Here's how to find the right mix of public cloud and private cloud. Hybrid cloud is perhaps where everyone is in reality: a bit of this, a bit of that. Some data in the public cloud, some projects in private cloud, multiple vendors and different levels of cloud usage. According to research by TechRepublic, the main reasons for choosing hybrid cloud include disaster recovery planning and the desire to avoid hardware costs when expanding their existing data center.
For start-ups who plan to run all their systems in the cloud getting started is pretty simple. But the majority of companies it is not so simple: with existing applications and data they need to work out which systems are best left running as they, and which to start moving them to cloud infrastructure. This is a potentially risky and expensive move, and migrating to the cloud could cost companies more if they underestimate the scale of such projects.
A survey of businesses that were early cloud adopters found that the need to rewrite applications to optimise them for the cloud was one of the biggest costs, especially if the apps were complex or customised. A third of those surveyed said cited high fees for passing data between systems as a challenge in moving their mission-critical applications. The report by Forrester also found that the skills required for migration are both difficult and expensive to find -- and that even when organisations could find the right people they risked them being stolen away by cloud computing vendors with deep pockets.
- Cloud computing security - LIMSWiki?
- Shop by category.
- Ghastly Glass.
- Singapore and the Silk Road of the Sea, 1300–1800.
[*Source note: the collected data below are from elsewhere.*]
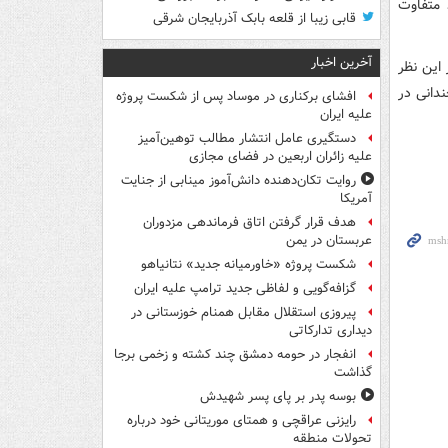
رند متفاوت
قابی زیبا از قلعه بابک آذربایجان شرقی
آخرین اخبار
 گذاری گسترده گوگل بر روی هوش مصنوعی به طور قطع پیکسل ۳ از این نظر
دانی در
افشای برکناری در موساد پس از شکست پروژه
علیه ایران
دستگیری عامل انتشار مطالب توهین‌آمیز
علیه زائران اربعین در فضای مجازی
روایت تکان‌دهنده دانش‌آموز مینابی از جنایت
آمریکا
هدف قرار گرفتن اتاق‌ فرماندهی مزدوران
عربستان در یمن
شکست پروژه «خاورمیانه جدید» نتانیاهو
گزافه‌گویی و لفاظی جدید ترامپ علیه ایران
پیروزی استقلال مقابل همنام خوزستانی در
دیداری تدارکاتی
انفجار در حومه دمشق چند کشته و زخمی برجا
گذاشت
بوسه‌ پدر بر پای پسر شهیدش
رایزنی عراقچی و همتای موریتانی خود درباره
تحولات منطقه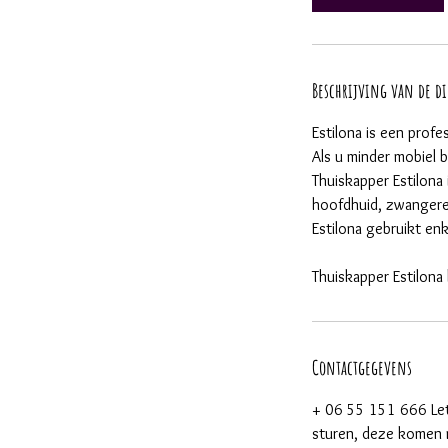
Beschrijving van de d
Estilona is een prof
Als u minder mobiel b
Thuiskapper Estilon
hoofdhuid, zwanger
Estilona gebruikt en
Thuiskapper Estilona 
Contactgegevens
+ 06 55 151 666 Let
sturen, deze komen n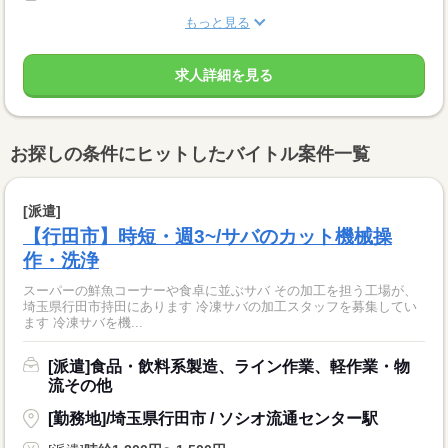
もっと見る
求人詳細を見る
お探しの条件にヒットしたバイトル案件一覧
[派遣]
【行田市】時短・週3~/サバのカット機械操
作・洗浄
スーパーの鮮魚コーナーや食卓に並ぶサバ その加工を担う工場が、
埼玉県行田市持田にあります 冷凍サバの加工スタッフを募集してい
ます 冷凍サバを機...
[派遣]食品・飲料系製造、ライン作業、軽作業・物
流その他
[勤務地]/埼玉県行田市 / ソシオ流通センター駅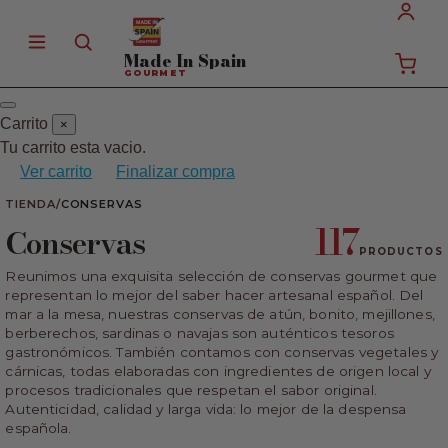
Made In
Spain
GOURMET
Carrito
×
Tu carrito esta vacio.
Ver carrito
Finalizar compra
TIENDA
/
CONSERVAS
117
Conservas
PRODUCTOS
Reunimos una exquisita selección de conservas gourmet que
representan lo mejor del saber hacer artesanal español. Del
mar a la mesa, nuestras conservas de atún, bonito, mejillones,
berberechos, sardinas o navajas son auténticos tesoros
gastronómicos. También contamos con conservas vegetales y
cárnicas, todas elaboradas con ingredientes de origen local y
procesos tradicionales que respetan el sabor original.
Autenticidad, calidad y larga vida: lo mejor de la despensa
española.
- Workhorse: Panzer III in North Africa.
One third of those surveyed said their software database license costs drastically increased if they moved applications. Beyond this the majority also remained worried about the performance of critical apps and one in three cited this as a reason for not moving some critical applications. Actually it turns out that is where the cloud really does matter; indeed geopolitics is forcing significant changes on cloud computing user and vendors.
Firstly, there is the issue of latency: if the application is coming from a data center on the other side of the planet, or on the other side of a congested network, then you may find it sluggish compared to a local connection.